Bernd Matthies über einen leicht anrüchigen Beschwerdebrief

Kurt Tucholsky hat den Berliner durchschaut: Der will vorne die Ostsee, hinten die Friedrichstraße. Das war allerdings ein wenig übertrieben. Die meisten Berliner geben sich längst damit zufrieden, wenn hinten der Kollwitzplatz liegt. Aber ruhig bitte!

Auch unser Bundestagsvizepräsident Thierse schätzt die Annehmlichkeiten der Gegend, denn er wohnt ja dort. Kürzlich hat ihn allerdings sehr erregt, dass der Wochenmarkt, der bislang respektvollen Abstand zum größten Prominenten der Gegend gehalten hatte, plötzlich unter seinem Fenster Station machte – Neuplanung wegen Platzmangels. Gegen diese flagrante Beeinträchtigung eines Verfassungsorgans schien ein Brief mit offiziellem Kopf genau die richtige Antwort, nicht wahr?

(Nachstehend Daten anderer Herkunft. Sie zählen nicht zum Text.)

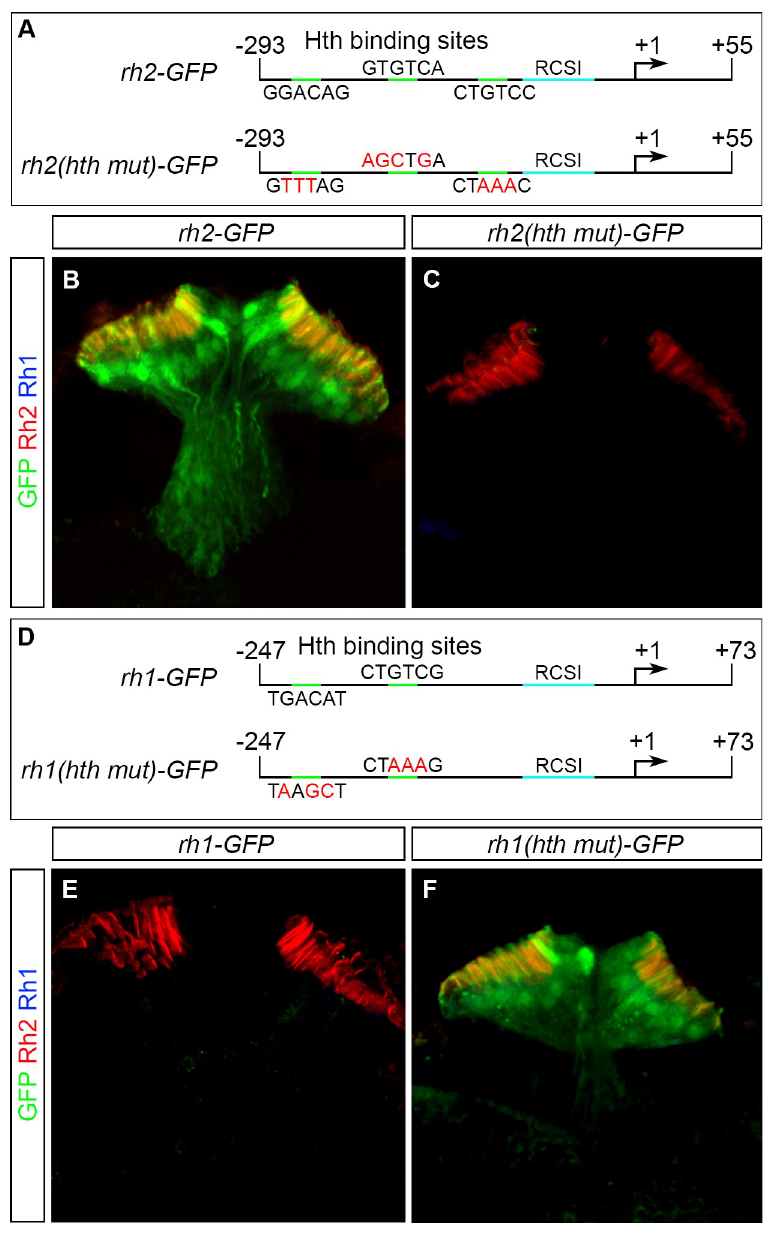
Fig 3. Expression of rh1 and rh2 reporter constructs in ocelli. (A) Schematic representation of the rh2 minimal promoter used for making GFP reporter constructs ranging from positions -293 to +55 of the transcription start (+1, arrow). The wildtype promoter ( rh2-GFP ; in the top) contains three potential Hth binding sites (green) with their corresponding sequences shown. In the hth mutant promoter ( rh2(hth mut)-GFP ; in the bottom), the mutated sequences are shown with altered residues depicted in red. (B, C) Expression of the wildtype rh2-GFP and mutant rh2 (hth mut)-GFP reporter lines (green) in ocelli stained with antibodies against GFP (green), Rh2 (red) and Rh1 (blue). Wildtype rh2-GFP (marked by anti-GFP) is expressed in PRs of ocelli (marked by anti-Rh2) staining the entire rhabdomeres (B) whereas the mutant rh2(hth-mut)-GFP (marked by anti-GFP) is not expressed in ocelli (C). (D) Schematic representation of the rh1 minimal promoter used for making the GFP reporter constructs ranging from positions -247 to +73 of the transcription start (+1, arrow). The wildtype promoter (top) contains two potential Hth binding sites (green; with its corresponding sequence shown). In the hth mutant promoter (bottom), the mutated sequences are shown with the altered residues depicted in red. (E, F) Expression of the wildtype rh1-GFP and mutant rh1(hth mut)-GFP reporter lines in ocelli stained with antibodies against GFP (green) Rh2 (red) and Rh1 (blue). (E) Like Rh1, the rh1-GFP reporter is not expressed in the PRs of ocelli expressing only Rh2. (F) The mutant rh1(hth-mut)- GFP reporter line is expressed in PRs of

Ach, nun war alles wieder ein Fehler. Denn Privatmann Thierse und Präsident Thierse teilen sich eine Sekretärin, und die hat den falschen Briefbogen genommen, die ist schuld, wie immer. Dabei ist das völlig egal. Denn die beiden Thierses sollten eigentlich jeder für sich wissen, dass demokratische Beschlüsse über die Verlegung eines Wochenmarktes kein Grund für empörte Protestbriefe sind.